Anna Lauyse Markheim died about one year ago now. Since then, I've wrestled with every emotion time and again. I've wailed like a baby, I've shrugged it off as a past concern. I've wondered endlessly what it would be like were she alive today, if she could see my children, watch Malcolm in his first year as a kindergartner, or see Chloe draw amazing illustrations with her left hand. Stephanie and I are trying to have another baby now. My brother Ryan and his wife Heather are already expecting, with three-dimensional sonogram images that would absolutely amaze Mom, could she view them as I have. Ryan recently visited the little riverbank where, on his 28th birthday, he and I buried her ashes last year in a bed of flower bulbs. He held up his cell phone and played the audio recording of his baby's heartbeat to her.

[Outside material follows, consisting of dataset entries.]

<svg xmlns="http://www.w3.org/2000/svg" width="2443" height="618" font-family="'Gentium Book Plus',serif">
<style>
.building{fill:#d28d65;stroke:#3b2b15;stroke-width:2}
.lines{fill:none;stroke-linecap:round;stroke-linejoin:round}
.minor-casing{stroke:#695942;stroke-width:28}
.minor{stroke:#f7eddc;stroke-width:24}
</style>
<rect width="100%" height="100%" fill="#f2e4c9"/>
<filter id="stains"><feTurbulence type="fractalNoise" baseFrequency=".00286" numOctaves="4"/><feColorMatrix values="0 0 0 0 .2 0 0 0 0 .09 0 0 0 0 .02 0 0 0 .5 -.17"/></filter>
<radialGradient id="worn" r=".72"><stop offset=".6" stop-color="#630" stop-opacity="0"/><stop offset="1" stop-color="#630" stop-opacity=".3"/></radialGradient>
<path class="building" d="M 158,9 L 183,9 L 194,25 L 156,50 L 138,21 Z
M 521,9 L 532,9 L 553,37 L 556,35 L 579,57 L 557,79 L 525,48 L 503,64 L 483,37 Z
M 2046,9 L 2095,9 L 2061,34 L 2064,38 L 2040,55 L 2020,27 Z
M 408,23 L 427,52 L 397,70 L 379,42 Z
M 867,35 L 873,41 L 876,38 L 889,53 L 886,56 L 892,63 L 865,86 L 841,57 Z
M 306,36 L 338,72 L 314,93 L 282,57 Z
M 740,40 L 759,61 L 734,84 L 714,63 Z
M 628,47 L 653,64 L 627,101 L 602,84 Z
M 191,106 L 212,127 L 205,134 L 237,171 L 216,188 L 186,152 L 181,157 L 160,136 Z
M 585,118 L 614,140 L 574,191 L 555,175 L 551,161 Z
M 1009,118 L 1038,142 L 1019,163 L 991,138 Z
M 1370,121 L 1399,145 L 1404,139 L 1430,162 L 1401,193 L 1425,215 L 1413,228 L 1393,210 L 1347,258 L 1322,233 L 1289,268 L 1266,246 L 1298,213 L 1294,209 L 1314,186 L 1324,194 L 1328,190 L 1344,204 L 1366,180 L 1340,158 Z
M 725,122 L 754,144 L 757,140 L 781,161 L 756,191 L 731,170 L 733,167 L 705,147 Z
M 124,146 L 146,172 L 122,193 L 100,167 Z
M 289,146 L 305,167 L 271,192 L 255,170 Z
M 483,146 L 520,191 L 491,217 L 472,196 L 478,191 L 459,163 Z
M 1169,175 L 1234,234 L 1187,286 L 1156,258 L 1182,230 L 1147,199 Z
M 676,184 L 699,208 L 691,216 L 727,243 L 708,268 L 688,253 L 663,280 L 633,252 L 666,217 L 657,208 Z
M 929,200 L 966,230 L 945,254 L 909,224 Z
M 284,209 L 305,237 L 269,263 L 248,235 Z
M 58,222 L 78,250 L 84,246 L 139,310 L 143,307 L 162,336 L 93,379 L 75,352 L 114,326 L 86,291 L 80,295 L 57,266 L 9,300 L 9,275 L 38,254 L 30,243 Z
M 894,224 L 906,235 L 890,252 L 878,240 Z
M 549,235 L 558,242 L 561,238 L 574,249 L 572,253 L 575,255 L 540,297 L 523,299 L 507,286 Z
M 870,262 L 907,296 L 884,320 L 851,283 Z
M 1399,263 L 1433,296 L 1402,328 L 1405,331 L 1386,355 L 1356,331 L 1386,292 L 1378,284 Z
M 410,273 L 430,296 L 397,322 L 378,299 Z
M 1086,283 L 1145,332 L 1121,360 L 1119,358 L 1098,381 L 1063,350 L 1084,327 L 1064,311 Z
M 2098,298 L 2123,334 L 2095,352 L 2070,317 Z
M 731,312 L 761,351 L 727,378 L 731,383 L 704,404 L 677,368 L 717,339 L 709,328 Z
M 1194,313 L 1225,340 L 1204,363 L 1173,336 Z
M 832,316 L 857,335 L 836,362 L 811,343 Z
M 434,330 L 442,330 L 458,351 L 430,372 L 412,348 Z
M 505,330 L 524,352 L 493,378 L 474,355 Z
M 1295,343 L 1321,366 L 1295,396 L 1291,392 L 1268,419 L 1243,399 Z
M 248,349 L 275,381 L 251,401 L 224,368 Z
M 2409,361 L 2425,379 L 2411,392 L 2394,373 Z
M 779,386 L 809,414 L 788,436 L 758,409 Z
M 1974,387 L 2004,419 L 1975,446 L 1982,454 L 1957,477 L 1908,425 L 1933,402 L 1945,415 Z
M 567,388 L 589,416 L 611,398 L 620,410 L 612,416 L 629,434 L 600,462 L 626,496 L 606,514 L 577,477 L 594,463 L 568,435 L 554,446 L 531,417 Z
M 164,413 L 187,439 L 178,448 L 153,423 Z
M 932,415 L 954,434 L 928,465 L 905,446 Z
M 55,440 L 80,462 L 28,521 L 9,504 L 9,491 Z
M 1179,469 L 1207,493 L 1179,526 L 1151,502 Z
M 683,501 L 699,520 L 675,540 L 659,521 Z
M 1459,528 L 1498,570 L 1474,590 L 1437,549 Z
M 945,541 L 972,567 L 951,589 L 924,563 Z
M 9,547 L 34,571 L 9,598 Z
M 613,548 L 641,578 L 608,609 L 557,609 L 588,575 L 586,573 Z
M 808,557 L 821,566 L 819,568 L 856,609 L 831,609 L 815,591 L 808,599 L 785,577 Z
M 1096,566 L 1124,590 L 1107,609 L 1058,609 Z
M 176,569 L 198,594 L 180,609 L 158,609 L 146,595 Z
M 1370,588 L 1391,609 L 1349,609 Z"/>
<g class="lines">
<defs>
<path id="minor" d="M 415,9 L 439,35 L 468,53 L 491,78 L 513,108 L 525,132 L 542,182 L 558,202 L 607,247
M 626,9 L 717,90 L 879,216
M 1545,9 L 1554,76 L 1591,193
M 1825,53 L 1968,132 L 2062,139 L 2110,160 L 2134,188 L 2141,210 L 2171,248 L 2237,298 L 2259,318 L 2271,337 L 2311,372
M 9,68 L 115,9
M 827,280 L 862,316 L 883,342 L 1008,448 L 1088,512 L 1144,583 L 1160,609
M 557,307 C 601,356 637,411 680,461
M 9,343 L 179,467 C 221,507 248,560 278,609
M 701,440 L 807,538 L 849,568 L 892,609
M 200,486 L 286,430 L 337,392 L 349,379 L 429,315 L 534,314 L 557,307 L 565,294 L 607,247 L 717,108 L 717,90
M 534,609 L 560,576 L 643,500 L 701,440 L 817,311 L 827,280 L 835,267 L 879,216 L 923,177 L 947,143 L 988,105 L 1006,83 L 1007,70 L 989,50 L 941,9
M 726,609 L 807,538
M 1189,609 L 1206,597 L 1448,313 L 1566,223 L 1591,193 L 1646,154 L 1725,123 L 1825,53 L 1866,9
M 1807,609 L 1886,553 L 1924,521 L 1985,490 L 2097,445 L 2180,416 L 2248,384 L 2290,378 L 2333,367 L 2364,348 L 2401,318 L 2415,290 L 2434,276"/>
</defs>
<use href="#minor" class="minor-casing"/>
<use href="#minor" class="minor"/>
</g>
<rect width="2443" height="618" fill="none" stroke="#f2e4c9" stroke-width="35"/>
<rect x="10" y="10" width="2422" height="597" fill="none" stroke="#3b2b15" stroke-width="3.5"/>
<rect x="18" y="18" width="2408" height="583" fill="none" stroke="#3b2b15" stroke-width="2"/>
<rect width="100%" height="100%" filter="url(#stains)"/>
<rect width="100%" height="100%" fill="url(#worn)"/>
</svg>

There's a lady who surrounds me and my family. She's in pictures all around. One depicts her dancing with me on my wedding day, the happiest day I've ever known. Another shows the two of us on a family vacation to the United Kingdom, shoulder to shoulder along the Cliffs of Dover. It wasn't supposed to be like this. Ryan and I were unabashedly close to Mom. We did everything together. She packed my high school lunches with the kind of thoughtfulness only a mother knows, and I ate them without embarassment, despite teenage insecurities. She was never a friend - she was always my parent, but one in whom I could confide the world. And now all I have is the lady in the picture, and my memories.

My children will know her through me, as will Ryan's through him. And in that sense, she will live on, though I'll always harbor a sadness for having lost her so soon. Malcolm has the faintest memories of his Nana. Chloe perhaps none at all, and our next baby will only know a name and a tale. But it's something.